Herndon, who retired as an editor for the Los Angeles Times in 2004, died at his home in Fountain Valley, Calif., his wife, Annie, told the Times.
Herndon was born Jan. 12, 1938, in Houston, Texas, and began his career in journalism when he volunteered for the U.S. Army and became an editor for the Pacific Stars and Stripes in Tokyo. After leaving the service, he joined UPI in 1962 and was immediately dispatched to cover the Laos War then the Vietnam War.
He was a member of the so-called “Boys of Saigon,” a group of journalists covering the rebellion of Buddhist clergy in South Vietnam.
Neil Sheehan, the Pulitzer Prize-winning author of “A Bright Shining Lie,” worked with Herndon in UPI’s Saigon bureau. He called Herndon a “tough Texan.”
“Ray was a splendid journalist, because he had both physical and moral courage,” he told Times. “(He) really believed in getting the truth out no matter what the risk.”
After his time with UPI, Herndon worked for the St. Petersburg Times, the Miami Herald, the Dallas Times Herald and the Los Angeles Times.
At the Times Herald, he was nominated for a Pulitzer Prize for his investigative stories on Michael Anthony Woten, who was serving a 55-year prison term for a robbery conviction. Herndon’s articles proved Woten’s alibi at the time of the robbery, resulting in his freedom from a Texas prison.
“Ray believed in using journalism to stand up for the underdog and as a force for doing good,” said Times editor Davan Maharaj. “He achieved a tremendous record of using daily journalism to hold elected officials accountable for their actions. He imparted many of those values on journalists across the country.”

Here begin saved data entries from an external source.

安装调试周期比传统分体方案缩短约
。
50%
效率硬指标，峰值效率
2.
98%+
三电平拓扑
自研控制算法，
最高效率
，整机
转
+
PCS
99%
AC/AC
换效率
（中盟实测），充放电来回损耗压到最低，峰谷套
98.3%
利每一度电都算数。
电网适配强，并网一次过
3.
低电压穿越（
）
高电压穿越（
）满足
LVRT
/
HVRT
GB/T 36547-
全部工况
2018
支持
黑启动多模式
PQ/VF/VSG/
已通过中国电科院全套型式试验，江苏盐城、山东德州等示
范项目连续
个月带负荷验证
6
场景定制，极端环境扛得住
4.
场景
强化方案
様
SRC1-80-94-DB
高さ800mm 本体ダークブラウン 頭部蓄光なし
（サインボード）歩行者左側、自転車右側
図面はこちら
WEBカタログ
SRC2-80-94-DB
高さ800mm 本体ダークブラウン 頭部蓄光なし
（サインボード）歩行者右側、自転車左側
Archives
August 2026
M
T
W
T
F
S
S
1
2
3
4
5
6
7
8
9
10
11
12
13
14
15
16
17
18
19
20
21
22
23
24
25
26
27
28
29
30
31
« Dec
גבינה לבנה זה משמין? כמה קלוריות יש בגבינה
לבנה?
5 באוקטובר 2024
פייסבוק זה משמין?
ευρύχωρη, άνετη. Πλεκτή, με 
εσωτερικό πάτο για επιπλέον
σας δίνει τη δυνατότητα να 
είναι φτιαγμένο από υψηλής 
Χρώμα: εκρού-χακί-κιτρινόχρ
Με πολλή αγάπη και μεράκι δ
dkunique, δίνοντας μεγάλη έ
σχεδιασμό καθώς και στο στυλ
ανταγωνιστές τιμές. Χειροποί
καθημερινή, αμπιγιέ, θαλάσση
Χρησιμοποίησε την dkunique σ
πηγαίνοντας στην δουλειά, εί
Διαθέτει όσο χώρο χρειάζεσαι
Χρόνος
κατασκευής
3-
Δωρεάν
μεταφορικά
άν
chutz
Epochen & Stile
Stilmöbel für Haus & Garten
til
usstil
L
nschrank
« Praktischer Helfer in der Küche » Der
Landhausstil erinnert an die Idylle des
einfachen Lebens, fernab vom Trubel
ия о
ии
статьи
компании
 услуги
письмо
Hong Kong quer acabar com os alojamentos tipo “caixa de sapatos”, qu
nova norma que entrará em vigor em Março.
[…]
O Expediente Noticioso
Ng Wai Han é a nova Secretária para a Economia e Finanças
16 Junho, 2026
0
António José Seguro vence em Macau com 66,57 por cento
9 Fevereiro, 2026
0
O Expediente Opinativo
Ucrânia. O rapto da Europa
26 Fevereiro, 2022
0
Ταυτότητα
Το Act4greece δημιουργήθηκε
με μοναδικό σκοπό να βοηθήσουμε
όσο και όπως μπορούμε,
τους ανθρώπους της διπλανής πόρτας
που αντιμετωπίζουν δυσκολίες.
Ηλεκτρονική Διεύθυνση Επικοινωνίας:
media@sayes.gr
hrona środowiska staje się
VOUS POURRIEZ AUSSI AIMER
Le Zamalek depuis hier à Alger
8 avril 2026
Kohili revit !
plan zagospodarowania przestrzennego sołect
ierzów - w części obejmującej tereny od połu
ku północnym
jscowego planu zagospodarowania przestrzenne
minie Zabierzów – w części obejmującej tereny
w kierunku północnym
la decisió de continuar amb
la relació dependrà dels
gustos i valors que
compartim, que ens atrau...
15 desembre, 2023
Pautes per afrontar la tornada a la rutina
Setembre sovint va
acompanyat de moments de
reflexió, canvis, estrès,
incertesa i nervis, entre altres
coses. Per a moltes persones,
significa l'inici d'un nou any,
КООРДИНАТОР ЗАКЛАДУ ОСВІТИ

Despite his extensive career, his son, Philippe Herndon, told The Orange County (Calif.) Register his father was a devoted family man.
“He just did some really remarkable stuff but you would never gather it because he was cooking his five-alarm chili at home,” he said. “He was just a very incredibly committed man.”
Herndon is survived by his wife, Annie, two sons, Paul and Philippe, and a grandson.